- [RECORDS TO PROCESS]

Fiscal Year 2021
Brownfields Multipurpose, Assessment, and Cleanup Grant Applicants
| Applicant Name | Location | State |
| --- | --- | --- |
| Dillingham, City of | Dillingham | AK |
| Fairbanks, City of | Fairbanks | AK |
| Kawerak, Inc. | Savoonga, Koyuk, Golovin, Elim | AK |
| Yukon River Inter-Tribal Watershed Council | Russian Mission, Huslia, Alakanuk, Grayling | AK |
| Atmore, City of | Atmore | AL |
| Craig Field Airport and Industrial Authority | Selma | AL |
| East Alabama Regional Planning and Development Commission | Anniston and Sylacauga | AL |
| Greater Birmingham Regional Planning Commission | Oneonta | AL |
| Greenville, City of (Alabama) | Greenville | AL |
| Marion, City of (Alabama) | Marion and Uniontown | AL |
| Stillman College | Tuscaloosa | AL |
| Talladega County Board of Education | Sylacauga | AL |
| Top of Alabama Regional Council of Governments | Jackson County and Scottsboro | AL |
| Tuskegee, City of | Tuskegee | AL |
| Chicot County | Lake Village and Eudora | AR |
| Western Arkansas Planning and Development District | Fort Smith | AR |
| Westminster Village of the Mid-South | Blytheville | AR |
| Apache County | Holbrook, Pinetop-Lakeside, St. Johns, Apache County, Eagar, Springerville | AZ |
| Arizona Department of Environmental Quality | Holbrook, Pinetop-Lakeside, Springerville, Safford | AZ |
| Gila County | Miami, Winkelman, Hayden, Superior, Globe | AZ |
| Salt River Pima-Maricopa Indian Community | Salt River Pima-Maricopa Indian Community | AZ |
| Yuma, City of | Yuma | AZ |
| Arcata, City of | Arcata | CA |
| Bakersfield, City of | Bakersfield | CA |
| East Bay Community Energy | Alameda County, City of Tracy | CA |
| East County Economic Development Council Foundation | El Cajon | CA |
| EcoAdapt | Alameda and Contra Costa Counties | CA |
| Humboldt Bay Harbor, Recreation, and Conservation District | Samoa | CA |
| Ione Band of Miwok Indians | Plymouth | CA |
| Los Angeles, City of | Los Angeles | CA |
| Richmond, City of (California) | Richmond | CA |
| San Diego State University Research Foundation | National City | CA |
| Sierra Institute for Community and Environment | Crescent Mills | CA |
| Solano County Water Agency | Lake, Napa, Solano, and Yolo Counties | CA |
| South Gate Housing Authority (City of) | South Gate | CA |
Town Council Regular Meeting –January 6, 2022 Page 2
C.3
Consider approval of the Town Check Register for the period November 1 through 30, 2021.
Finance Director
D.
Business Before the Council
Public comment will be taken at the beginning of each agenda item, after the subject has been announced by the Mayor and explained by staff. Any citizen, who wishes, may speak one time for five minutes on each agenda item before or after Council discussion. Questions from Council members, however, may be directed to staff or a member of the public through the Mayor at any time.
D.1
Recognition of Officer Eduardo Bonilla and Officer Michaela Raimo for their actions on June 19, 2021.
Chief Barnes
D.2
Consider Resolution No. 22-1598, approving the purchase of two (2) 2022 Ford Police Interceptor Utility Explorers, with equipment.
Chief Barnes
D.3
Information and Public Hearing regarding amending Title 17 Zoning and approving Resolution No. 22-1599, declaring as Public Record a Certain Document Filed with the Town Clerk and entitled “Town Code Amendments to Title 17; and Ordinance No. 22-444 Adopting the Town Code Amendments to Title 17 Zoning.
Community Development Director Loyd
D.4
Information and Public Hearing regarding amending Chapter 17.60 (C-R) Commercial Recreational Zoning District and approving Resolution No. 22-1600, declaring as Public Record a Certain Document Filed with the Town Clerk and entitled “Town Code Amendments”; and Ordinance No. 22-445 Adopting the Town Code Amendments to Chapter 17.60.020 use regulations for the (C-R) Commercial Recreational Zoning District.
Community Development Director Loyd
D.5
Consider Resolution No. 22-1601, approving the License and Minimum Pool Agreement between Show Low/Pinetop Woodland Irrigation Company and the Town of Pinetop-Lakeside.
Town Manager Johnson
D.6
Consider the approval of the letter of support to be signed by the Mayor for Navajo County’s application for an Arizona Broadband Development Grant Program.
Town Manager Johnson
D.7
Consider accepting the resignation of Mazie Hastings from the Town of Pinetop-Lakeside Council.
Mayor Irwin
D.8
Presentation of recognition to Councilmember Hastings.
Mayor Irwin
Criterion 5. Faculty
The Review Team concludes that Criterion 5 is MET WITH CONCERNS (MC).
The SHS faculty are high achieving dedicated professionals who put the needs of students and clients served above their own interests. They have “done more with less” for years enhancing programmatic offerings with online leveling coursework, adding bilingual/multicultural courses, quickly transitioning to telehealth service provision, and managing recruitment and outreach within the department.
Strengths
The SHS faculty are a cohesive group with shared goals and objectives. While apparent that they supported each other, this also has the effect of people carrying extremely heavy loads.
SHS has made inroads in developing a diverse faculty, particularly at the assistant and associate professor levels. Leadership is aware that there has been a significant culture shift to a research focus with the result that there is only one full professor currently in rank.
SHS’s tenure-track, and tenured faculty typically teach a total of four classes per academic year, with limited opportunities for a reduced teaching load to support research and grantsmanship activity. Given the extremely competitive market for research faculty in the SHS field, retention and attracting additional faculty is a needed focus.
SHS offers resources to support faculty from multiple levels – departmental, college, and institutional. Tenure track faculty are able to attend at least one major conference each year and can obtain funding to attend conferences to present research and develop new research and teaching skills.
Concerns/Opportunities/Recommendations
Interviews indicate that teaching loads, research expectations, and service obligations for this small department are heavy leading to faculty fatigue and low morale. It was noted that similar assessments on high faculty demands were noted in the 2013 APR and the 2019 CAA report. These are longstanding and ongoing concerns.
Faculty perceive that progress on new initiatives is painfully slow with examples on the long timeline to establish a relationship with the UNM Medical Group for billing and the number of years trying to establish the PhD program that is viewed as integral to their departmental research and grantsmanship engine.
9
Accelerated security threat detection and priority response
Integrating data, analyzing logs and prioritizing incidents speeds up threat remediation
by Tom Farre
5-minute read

- [EXERCISE] Each line from the top of the material above, through the one that contains "Oneonta | AL |", should be restated word for word.

- [TASK ANSWER]
Fiscal Year 2021
Brownfields Multipurpose, Assessment, and Cleanup Grant Applicants
| Applicant Name | Location | State |
| --- | --- | --- |
| Dillingham, City of | Dillingham | AK |
| Fairbanks, City of | Fairbanks | AK |
| Kawerak, Inc. | Savoonga, Koyuk, Golovin, Elim | AK |
| Yukon River Inter-Tribal Watershed Council | Russian Mission, Huslia, Alakanuk, Grayling | AK |
| Atmore, City of | Atmore | AL |
| Craig Field Airport and Industrial Authority | Selma | AL |
| East Alabama Regional Planning and Development Commission | Anniston and Sylacauga | AL |
| Greater Birmingham Regional Planning Commission | Oneonta | AL |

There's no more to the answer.